Measuring Clinical Innovation: A Data-Driven Approach

For 30 years, Equinox Group has used a validated, data-driven approach to measure the clinical innovation offered by new drugs across hundreds of indications. See this two-minute video explanation:

The Link to Commercial Potential

Over many years we have re-evaluated the relationship between clinical innovation and patient share; it has been remarkably stable over time. Below is a table of historical drug launches and where they score in the Equinox Group framework.

As a rule of thumb,

  • High Innovation: Drugs that offer 10% or more clinical innovation nearly always dominate the branded segments of their markets.

  • Medium Innovation: Drugs with 5% to 10% innovation usually compete well.

  • Low Innovation: Drugs with 0-5% improvement are in a gray zone and may be seen as undifferentiated, especially by payers.

  • Lack of Innovation: Drugs with negative clinical innovation nearly always get low patient shares and disappointing sales.

How Much Clinical Innovation is Enough?

The clinical attributes anticipated in early R&D programs are rarely realized by the end of development. As time goes on, assets often acquire “warts,” whether it be unexpected side effects, lower than expected efficacy, or both. Programs that start with modest clinical aspirations are likely to offer unacceptable levels of innovation at launch.  We call this phenomenon “attribute drift.”

We recommend that drug development teams aim to achieve clinical innovation of at least 5% to reduce exposure to attribute drift and the commercial risks described in the beginning of this paper. Our tools allow teams to tie the expected clinical attributes of a new drug first to its level of clinical innovation, and then to patient share to forecast revenue potential.

The Take-Home

Equinox Group’s proven method to measure clinical innovation and predict peak-year patient share for target product profiles is accurate.  It’s also less expensive, more flexible, and quicker to execute than conventional market research-based techniques.  We use this approach to inform decisions about individual programs (pipeline and BD), to help therapeutic area teams set aspirations, and to inform R&D portfolio assessments.

Who Are We?

Since 1995, Equinox Group has provided analytics to support R&D decisions at biopharmaceutical firms, assessing the potential of drugs from discovery to launch. Our validated techniques will save you time and money, as well as overcome the deficiencies of traditional market research.

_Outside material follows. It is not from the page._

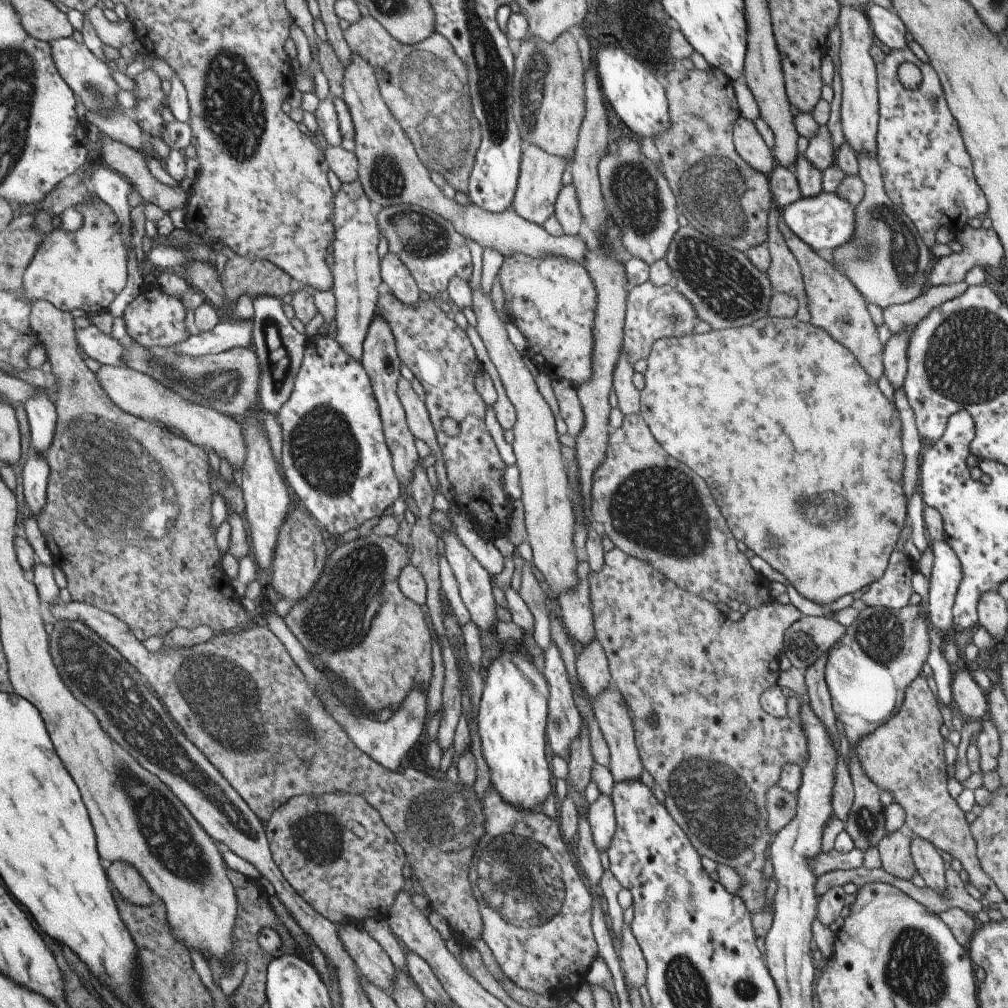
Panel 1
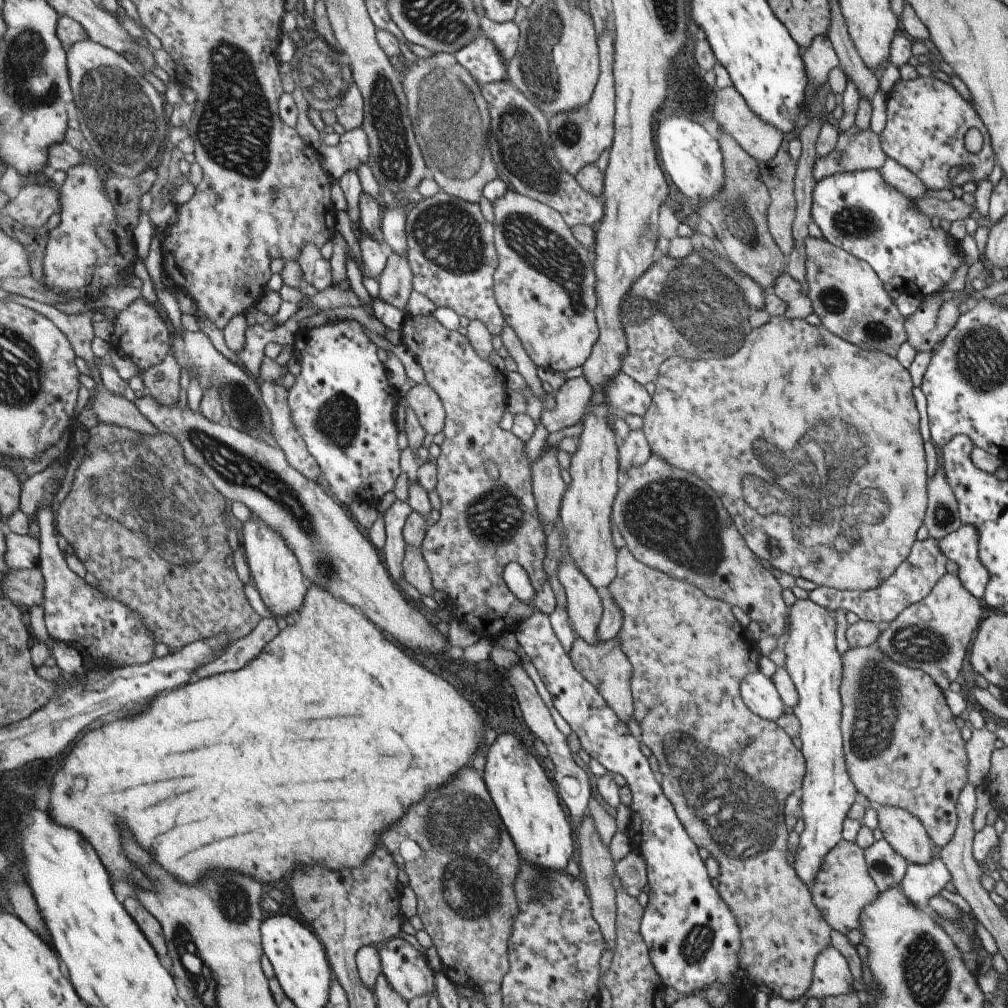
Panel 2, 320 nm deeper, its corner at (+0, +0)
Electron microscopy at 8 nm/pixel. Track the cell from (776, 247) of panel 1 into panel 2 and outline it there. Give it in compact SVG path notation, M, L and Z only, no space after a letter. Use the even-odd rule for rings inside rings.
M782 147L777 149L775 156L768 161L759 161L758 173L763 184L767 187L770 201L766 210L766 223L773 237L775 244L779 247L779 250L787 256L792 249L792 222L796 215L796 204L794 199L794 174L796 171L796 164L794 160L789 156L787 149Z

We have evaluated thousands of drug profiles across hundreds of indications in oncology, immunology, rare diseases, cardio-metabolic disorders, infectious disease, neurology, pulmonology, urology, ophthalmology, and endocrine disorders. We also have tailored methods to solve the unique analytical challenges that arise in oncology and rare diseases.

Using this methodology, we have developed a suite of tools to inform whatever R&D decisions you’re facing in any stage of development, including: setting indication priorities, supporting go/no-go decisions, assessing market access and pricing potential, share forecasting, and patient flow modeling.